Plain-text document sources
___

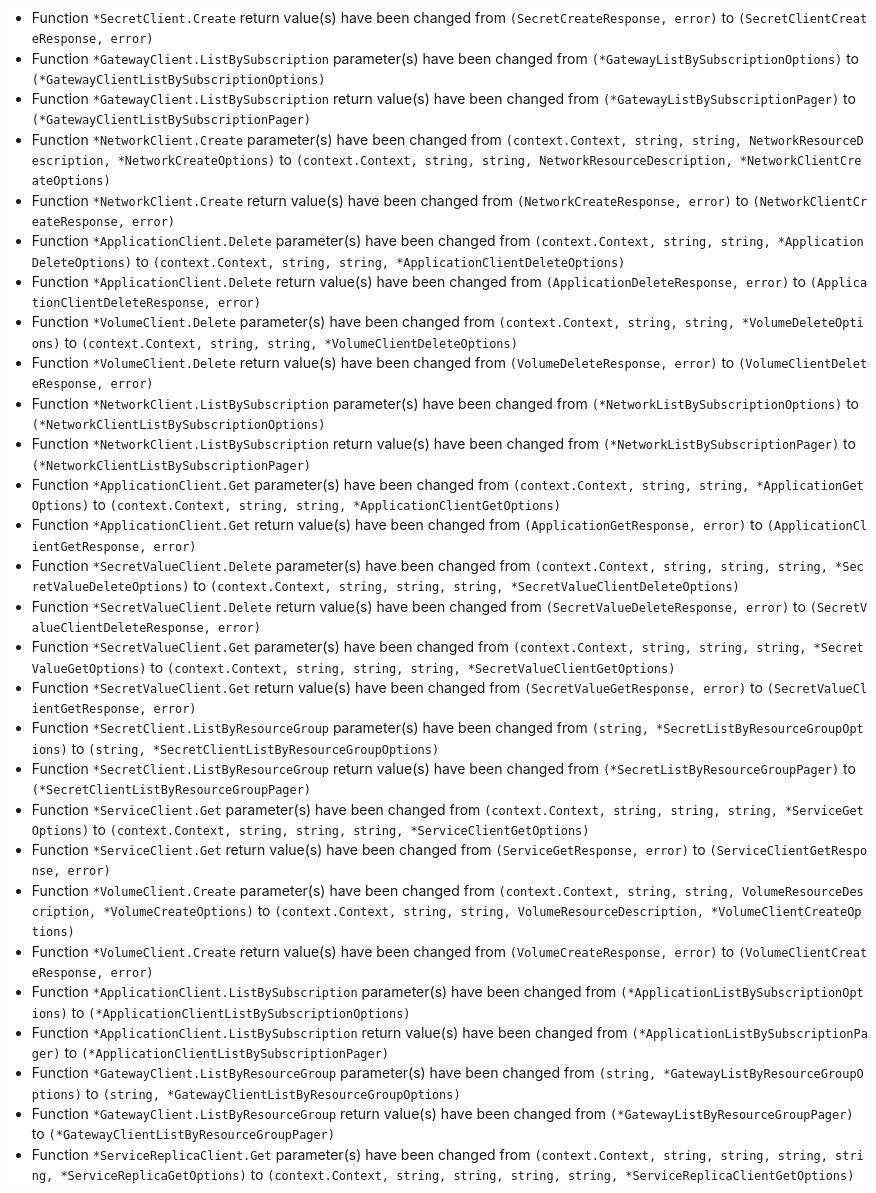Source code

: - Function `*SecretClient.Create` return value(s) have been changed from `(SecretCreateResponse, error)` to `(SecretClientCreateResponse, error)`
- Function `*GatewayClient.ListBySubscription` parameter(s) have been changed from `(*GatewayListBySubscriptionOptions)` to `(*GatewayClientListBySubscriptionOptions)`
- Function `*GatewayClient.ListBySubscription` return value(s) have been changed from `(*GatewayListBySubscriptionPager)` to `(*GatewayClientListBySubscriptionPager)`
- Function `*NetworkClient.Create` parameter(s) have been changed from `(context.Context, string, string, NetworkResourceDescription, *NetworkCreateOptions)` to `(context.Context, string, string, NetworkResourceDescription, *NetworkClientCreateOptions)`
- Function `*NetworkClient.Create` return value(s) have been changed from `(NetworkCreateResponse, error)` to `(NetworkClientCreateResponse, error)`
- Function `*ApplicationClient.Delete` parameter(s) have been changed from `(context.Context, string, string, *ApplicationDeleteOptions)` to `(context.Context, string, string, *ApplicationClientDeleteOptions)`
- Function `*ApplicationClient.Delete` return value(s) have been changed from `(ApplicationDeleteResponse, error)` to `(ApplicationClientDeleteResponse, error)`
- Function `*VolumeClient.Delete` parameter(s) have been changed from `(context.Context, string, string, *VolumeDeleteOptions)` to `(context.Context, string, string, *VolumeClientDeleteOptions)`
- Function `*VolumeClient.Delete` return value(s) have been changed from `(VolumeDeleteResponse, error)` to `(VolumeClientDeleteResponse, error)`
- Function `*NetworkClient.ListBySubscription` parameter(s) have been changed from `(*NetworkListBySubscriptionOptions)` to `(*NetworkClientListBySubscriptionOptions)`
- Function `*NetworkClient.ListBySubscription` return value(s) have been changed from `(*NetworkListBySubscriptionPager)` to `(*NetworkClientListBySubscriptionPager)`
- Function `*ApplicationClient.Get` parameter(s) have been changed from `(context.Context, string, string, *ApplicationGetOptions)` to `(context.Context, string, string, *ApplicationClientGetOptions)`
- Function `*ApplicationClient.Get` return value(s) have been changed from `(ApplicationGetResponse, error)` to `(ApplicationClientGetResponse, error)`
- Function `*SecretValueClient.Delete` parameter(s) have been changed from `(context.Context, string, string, string, *SecretValueDeleteOptions)` to `(context.Context, string, string, string, *SecretValueClientDeleteOptions)`
- Function `*SecretValueClient.Delete` return value(s) have been changed from `(SecretValueDeleteResponse, error)` to `(SecretValueClientDeleteResponse, error)`
- Function `*SecretValueClient.Get` parameter(s) have been changed from `(context.Context, string, string, string, *SecretValueGetOptions)` to `(context.Context, string, string, string, *SecretValueClientGetOptions)`
- Function `*SecretValueClient.Get` return value(s) have been changed from `(SecretValueGetResponse, error)` to `(SecretValueClientGetResponse, error)`
- Function `*SecretClient.ListByResourceGroup` parameter(s) have been changed from `(string, *SecretListByResourceGroupOptions)` to `(string, *SecretClientListByResourceGroupOptions)`
- Function `*SecretClient.ListByResourceGroup` return value(s) have been changed from `(*SecretListByResourceGroupPager)` to `(*SecretClientListByResourceGroupPager)`
- Function `*ServiceClient.Get` parameter(s) have been changed from `(context.Context, string, string, string, *ServiceGetOptions)` to `(context.Context, string, string, string, *ServiceClientGetOptions)`
- Function `*ServiceClient.Get` return value(s) have been changed from `(ServiceGetResponse, error)` to `(ServiceClientGetResponse, error)`
- Function `*VolumeClient.Create` parameter(s) have been changed from `(context.Context, string, string, VolumeResourceDescription, *VolumeCreateOptions)` to `(context.Context, string, string, VolumeResourceDescription, *VolumeClientCreateOptions)`
- Function `*VolumeClient.Create` return value(s) have been changed from `(VolumeCreateResponse, error)` to `(VolumeClientCreateResponse, error)`
- Function `*ApplicationClient.ListBySubscription` parameter(s) have been changed from `(*ApplicationListBySubscriptionOptions)` to `(*ApplicationClientListBySubscriptionOptions)`
- Function `*ApplicationClient.ListBySubscription` return value(s) have been changed from `(*ApplicationListBySubscriptionPager)` to `(*ApplicationClientListBySubscriptionPager)`
- Function `*GatewayClient.ListByResourceGroup` parameter(s) have been changed from `(string, *GatewayListByResourceGroupOptions)` to `(string, *GatewayClientListByResourceGroupOptions)`
- Function `*GatewayClient.ListByResourceGroup` return value(s) have been changed from `(*GatewayListByResourceGroupPager)` to `(*GatewayClientListByResourceGroupPager)`
- Function `*ServiceReplicaClient.Get` parameter(s) have been changed from `(context.Context, string, string, string, string, *ServiceReplicaGetOptions)` to `(context.Context, string, string, string, string, *ServiceReplicaClientGetOptions)`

___

* _TASK BRIEF_
Repeat the records above word for word. Pictures stay out of the copy.

* _REPLY_
Source code

: - Function `*SecretClient.Create` return value(s) have been changed from `(SecretCreateResponse, error)` to `(SecretClientCreateResponse, error)`
- Function `*GatewayClient.ListBySubscription` parameter(s) have been changed from `(*GatewayListBySubscriptionOptions)` to `(*GatewayClientListBySubscriptionOptions)`
- Function `*GatewayClient.ListBySubscription` return value(s) have been changed from `(*GatewayListBySubscriptionPager)` to `(*GatewayClientListBySubscriptionPager)`
- Function `*NetworkClient.Create` parameter(s) have been changed from `(context.Context, string, string, NetworkResourceDescription, *NetworkCreateOptions)` to `(context.Context, string, string, NetworkResourceDescription, *NetworkClientCreateOptions)`
- Function `*NetworkClient.Create` return value(s) have been changed from `(NetworkCreateResponse, error)` to `(NetworkClientCreateResponse, error)`
- Function `*ApplicationClient.Delete` parameter(s) have been changed from `(context.Context, string, string, *ApplicationDeleteOptions)` to `(context.Context, string, string, *ApplicationClientDeleteOptions)`
- Function `*ApplicationClient.Delete` return value(s) have been changed from `(ApplicationDeleteResponse, error)` to `(ApplicationClientDeleteResponse, error)`
- Function `*VolumeClient.Delete` parameter(s) have been changed from `(context.Context, string, string, *VolumeDeleteOptions)` to `(context.Context, string, string, *VolumeClientDeleteOptions)`
- Function `*VolumeClient.Delete` return value(s) have been changed from `(VolumeDeleteResponse, error)` to `(VolumeClientDeleteResponse, error)`
- Function `*NetworkClient.ListBySubscription` parameter(s) have been changed from `(*NetworkListBySubscriptionOptions)` to `(*NetworkClientListBySubscriptionOptions)`
- Function `*NetworkClient.ListBySubscription` return value(s) have been changed from `(*NetworkListBySubscriptionPager)` to `(*NetworkClientListBySubscriptionPager)`
- Function `*ApplicationClient.Get` parameter(s) have been changed from `(context.Context, string, string, *ApplicationGetOptions)` to `(context.Context, string, string, *ApplicationClientGetOptions)`
- Function `*ApplicationClient.Get` return value(s) have been changed from `(ApplicationGetResponse, error)` to `(ApplicationClientGetResponse, error)`
- Function `*SecretValueClient.Delete` parameter(s) have been changed from `(context.Context, string, string, string, *SecretValueDeleteOptions)` to `(context.Context, string, string, string, *SecretValueClientDeleteOptions)`
- Function `*SecretValueClient.Delete` return value(s) have been changed from `(SecretValueDeleteResponse, error)` to `(SecretValueClientDeleteResponse, error)`
- Function `*SecretValueClient.Get` parameter(s) have been changed from `(context.Context, string, string, string, *SecretValueGetOptions)` to `(context.Context, string, string, string, *SecretValueClientGetOptions)`
- Function `*SecretValueClient.Get` return value(s) have been changed from `(SecretValueGetResponse, error)` to `(SecretValueClientGetResponse, error)`
- Function `*SecretClient.ListByResourceGroup` parameter(s) have been changed from `(string, *SecretListByResourceGroupOptions)` to `(string, *SecretClientListByResourceGroupOptions)`
- Function `*SecretClient.ListByResourceGroup` return value(s) have been changed from `(*SecretListByResourceGroupPager)` to `(*SecretClientListByResourceGroupPager)`
- Function `*ServiceClient.Get` parameter(s) have been changed from `(context.Context, string, string, string, *ServiceGetOptions)` to `(context.Context, string, string, string, *ServiceClientGetOptions)`
- Function `*ServiceClient.Get` return value(s) have been changed from `(ServiceGetResponse, error)` to `(ServiceClientGetResponse, error)`
- Function `*VolumeClient.Create` parameter(s) have been changed from `(context.Context, string, string, VolumeResourceDescription, *VolumeCreateOptions)` to `(context.Context, string, string, VolumeResourceDescription, *VolumeClientCreateOptions)`
- Function `*VolumeClient.Create` return value(s) have been changed from `(VolumeCreateResponse, error)` to `(VolumeClientCreateResponse, error)`
- Function `*ApplicationClient.ListBySubscription` parameter(s) have been changed from `(*ApplicationListBySubscriptionOptions)` to `(*ApplicationClientListBySubscriptionOptions)`
- Function `*ApplicationClient.ListBySubscription` return value(s) have been changed from `(*ApplicationListBySubscriptionPager)` to `(*ApplicationClientListBySubscriptionPager)`
- Function `*GatewayClient.ListByResourceGroup` parameter(s) have been changed from `(string, *GatewayListByResourceGroupOptions)` to `(string, *GatewayClientListByResourceGroupOptions)`
- Function `*GatewayClient.ListByResourceGroup` return value(s) have been changed from `(*GatewayListByResourceGroupPager)` to `(*GatewayClientListByResourceGroupPager)`
- Function `*ServiceReplicaClient.Get` parameter(s) have been changed from `(context.Context, string, string, string, string, *ServiceReplicaGetOptions)` to `(context.Context, string, string, string, string, *ServiceReplicaClientGetOptions)`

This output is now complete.